=== Job item ===
Reproduce each of the following entries word for word, line by line, with nothing changed.

=== Input material ===
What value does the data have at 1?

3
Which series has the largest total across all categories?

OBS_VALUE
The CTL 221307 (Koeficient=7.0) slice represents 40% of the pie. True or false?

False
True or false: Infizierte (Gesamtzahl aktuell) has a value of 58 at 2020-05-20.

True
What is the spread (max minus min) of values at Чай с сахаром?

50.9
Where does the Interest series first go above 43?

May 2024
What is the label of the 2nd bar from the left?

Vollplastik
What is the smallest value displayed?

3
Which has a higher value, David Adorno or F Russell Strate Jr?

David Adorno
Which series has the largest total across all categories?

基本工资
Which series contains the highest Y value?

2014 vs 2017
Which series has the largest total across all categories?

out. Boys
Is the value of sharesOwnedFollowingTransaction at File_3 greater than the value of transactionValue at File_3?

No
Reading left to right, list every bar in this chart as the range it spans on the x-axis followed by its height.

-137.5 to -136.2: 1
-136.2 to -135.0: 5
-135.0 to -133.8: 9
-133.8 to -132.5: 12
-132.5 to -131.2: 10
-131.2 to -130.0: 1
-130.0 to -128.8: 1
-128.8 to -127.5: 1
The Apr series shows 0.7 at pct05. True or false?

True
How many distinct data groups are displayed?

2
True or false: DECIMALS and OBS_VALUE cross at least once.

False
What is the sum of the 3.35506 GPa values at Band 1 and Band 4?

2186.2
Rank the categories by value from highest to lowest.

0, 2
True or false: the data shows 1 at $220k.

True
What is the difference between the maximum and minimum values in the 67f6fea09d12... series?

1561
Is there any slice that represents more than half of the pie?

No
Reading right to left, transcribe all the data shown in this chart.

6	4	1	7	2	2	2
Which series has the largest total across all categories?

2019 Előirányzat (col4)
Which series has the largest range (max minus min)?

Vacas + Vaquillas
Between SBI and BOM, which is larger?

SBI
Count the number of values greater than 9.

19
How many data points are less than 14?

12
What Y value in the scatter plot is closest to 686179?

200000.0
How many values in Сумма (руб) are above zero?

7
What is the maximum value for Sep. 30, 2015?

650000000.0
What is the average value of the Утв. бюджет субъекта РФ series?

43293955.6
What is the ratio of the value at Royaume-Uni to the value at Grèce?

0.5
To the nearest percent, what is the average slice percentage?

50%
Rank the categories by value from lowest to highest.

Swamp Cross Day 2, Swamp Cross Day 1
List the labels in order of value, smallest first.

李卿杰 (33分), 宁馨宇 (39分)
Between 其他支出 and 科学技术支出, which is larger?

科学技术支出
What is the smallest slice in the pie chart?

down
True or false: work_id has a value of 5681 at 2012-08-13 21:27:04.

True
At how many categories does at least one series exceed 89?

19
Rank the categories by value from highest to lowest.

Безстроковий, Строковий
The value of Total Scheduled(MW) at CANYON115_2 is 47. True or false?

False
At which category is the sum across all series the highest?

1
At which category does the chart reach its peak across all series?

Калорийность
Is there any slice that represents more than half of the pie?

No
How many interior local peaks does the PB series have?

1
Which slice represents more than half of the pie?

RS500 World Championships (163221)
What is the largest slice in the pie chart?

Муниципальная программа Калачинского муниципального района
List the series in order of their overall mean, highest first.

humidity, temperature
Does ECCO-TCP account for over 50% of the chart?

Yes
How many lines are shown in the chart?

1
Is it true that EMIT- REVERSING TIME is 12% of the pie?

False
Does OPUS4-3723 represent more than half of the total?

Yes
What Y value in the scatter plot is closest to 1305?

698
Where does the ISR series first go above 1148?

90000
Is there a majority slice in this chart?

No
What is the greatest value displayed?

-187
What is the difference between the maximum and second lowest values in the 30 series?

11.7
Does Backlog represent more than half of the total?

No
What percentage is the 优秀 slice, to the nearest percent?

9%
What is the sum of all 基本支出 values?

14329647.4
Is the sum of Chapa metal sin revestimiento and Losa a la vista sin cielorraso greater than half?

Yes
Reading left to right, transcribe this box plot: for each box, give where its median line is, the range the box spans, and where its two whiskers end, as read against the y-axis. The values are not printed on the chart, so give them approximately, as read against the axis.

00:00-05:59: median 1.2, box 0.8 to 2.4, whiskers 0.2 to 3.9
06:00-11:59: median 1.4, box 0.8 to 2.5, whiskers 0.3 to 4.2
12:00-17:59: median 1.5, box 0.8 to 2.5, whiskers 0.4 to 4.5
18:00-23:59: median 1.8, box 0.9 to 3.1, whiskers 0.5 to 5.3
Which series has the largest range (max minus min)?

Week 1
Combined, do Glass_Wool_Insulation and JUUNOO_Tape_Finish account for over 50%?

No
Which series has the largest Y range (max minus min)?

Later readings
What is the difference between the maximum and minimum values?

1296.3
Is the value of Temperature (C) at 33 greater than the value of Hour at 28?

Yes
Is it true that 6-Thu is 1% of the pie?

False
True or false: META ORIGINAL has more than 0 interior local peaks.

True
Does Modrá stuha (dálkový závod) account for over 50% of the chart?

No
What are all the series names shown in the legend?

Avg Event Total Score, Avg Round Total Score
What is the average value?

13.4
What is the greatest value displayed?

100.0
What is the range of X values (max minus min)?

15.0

=== Answer space ===
What value does the data have at 1?

3
Which series has the largest total across all categories?

OBS_VALUE
The CTL 221307 (Koeficient=7.0) slice represents 40% of the pie. True or false?

False
True or false: Infizierte (Gesamtzahl aktuell) has a value of 58 at 2020-05-20.

True
What is the spread (max minus min) of values at Чай с сахаром?

50.9
Where does the Interest series first go above 43?

May 2024
What is the label of the 2nd bar from the left?

Vollplastik
What is the smallest value displayed?

3
Which has a higher value, David Adorno or F Russell Strate Jr?

David Adorno
Which series has the largest total across all categories?

基本工资
Which series contains the highest Y value?

2014 vs 2017
Which series has the largest total across all categories?

out. Boys
Is the value of sharesOwnedFollowingTransaction at File_3 greater than the value of transactionValue at File_3?

No
Reading left to right, list every bar in this chart as the range it spans on the x-axis followed by its height.

-137.5 to -136.2: 1
-136.2 to -135.0: 5
-135.0 to -133.8: 9
-133.8 to -132.5: 12
-132.5 to -131.2: 10
-131.2 to -130.0: 1
-130.0 to -128.8: 1
-128.8 to -127.5: 1
The Apr series shows 0.7 at pct05. True or false?

True
How many distinct data groups are displayed?

2
True or false: DECIMALS and OBS_VALUE cross at least once.

False
What is the sum of the 3.35506 GPa values at Band 1 and Band 4?

2186.2
Rank the categories by value from highest to lowest.

0, 2
True or false: the data shows 1 at $220k.

True
What is the difference between the maximum and minimum values in the 67f6fea09d12... series?

1561
Is there any slice that represents more than half of the pie?

No
Reading right to left, transcribe all the data shown in this chart.

6	4	1	7	2	2	2
Which series has the largest total across all categories?

2019 Előirányzat (col4)
Which series has the largest range (max minus min)?

Vacas + Vaquillas
Between SBI and BOM, which is larger?

SBI
Count the number of values greater than 9.

19
How many data points are less than 14?

12
What Y value in the scatter plot is closest to 686179?

200000.0
How many values in Сумма (руб) are above zero?

7
What is the maximum value for Sep. 30, 2015?

650000000.0
What is the average value of the Утв. бюджет субъекта РФ series?

43293955.6
What is the ratio of the value at Royaume-Uni to the value at Grèce?

0.5
To the nearest percent, what is the average slice percentage?

50%
Rank the categories by value from lowest to highest.

Swamp Cross Day 2, Swamp Cross Day 1
List the labels in order of value, smallest first.

李卿杰 (33分), 宁馨宇 (39分)
Between 其他支出 and 科学技术支出, which is larger?

科学技术支出
What is the smallest slice in the pie chart?

down
True or false: work_id has a value of 5681 at 2012-08-13 21:27:04.

True
At how many categories does at least one series exceed 89?

19
Rank the categories by value from highest to lowest.

Безстроковий, Строковий
The value of Total Scheduled(MW) at CANYON115_2 is 47. True or false?

False
At which category is the sum across all series the highest?

1
At which category does the chart reach its peak across all series?

Калорийность
Is there any slice that represents more than half of the pie?

No
How many interior local peaks does the PB series have?

1
Which slice represents more than half of the pie?

RS500 World Championships (163221)
What is the largest slice in the pie chart?

Муниципальная программа Калачинского муниципального района
List the series in order of their overall mean, highest first.

humidity, temperature
Does ECCO-TCP account for over 50% of the chart?

Yes
How many lines are shown in the chart?

1
Is it true that EMIT- REVERSING TIME is 12% of the pie?

False
Does OPUS4-3723 represent more than half of the total?

Yes
What Y value in the scatter plot is closest to 1305?

698
Where does the ISR series first go above 1148?

90000
Is there a majority slice in this chart?

No
What is the greatest value displayed?

-187
What is the difference between the maximum and second lowest values in the 30 series?

11.7
Does Backlog represent more than half of the total?

No
What percentage is the 优秀 slice, to the nearest percent?

9%
What is the sum of all 基本支出 values?

14329647.4
Is the sum of Chapa metal sin revestimiento and Losa a la vista sin cielorraso greater than half?

Yes
Reading left to right, transcribe this box plot: for each box, give where its median line is, the range the box spans, and where its two whiskers end, as read against the y-axis. The values are not printed on the chart, so give them approximately, as read against the axis.

00:00-05:59: median 1.2, box 0.8 to 2.4, whiskers 0.2 to 3.9
06:00-11:59: median 1.4, box 0.8 to 2.5, whiskers 0.3 to 4.2
12:00-17:59: median 1.5, box 0.8 to 2.5, whiskers 0.4 to 4.5
18:00-23:59: median 1.8, box 0.9 to 3.1, whiskers 0.5 to 5.3
Which series has the largest range (max minus min)?

Week 1
Combined, do Glass_Wool_Insulation and JUUNOO_Tape_Finish account for over 50%?

No
Which series has the largest Y range (max minus min)?

Later readings
What is the difference between the maximum and minimum values?

1296.3
Is the value of Temperature (C) at 33 greater than the value of Hour at 28?

Yes
Is it true that 6-Thu is 1% of the pie?

False
True or false: META ORIGINAL has more than 0 interior local peaks.

True
Does Modrá stuha (dálkový závod) account for over 50% of the chart?

No
What are all the series names shown in the legend?

Avg Event Total Score, Avg Round Total Score
What is the average value?

13.4
What is the greatest value displayed?

100.0
What is the range of X values (max minus min)?

15.0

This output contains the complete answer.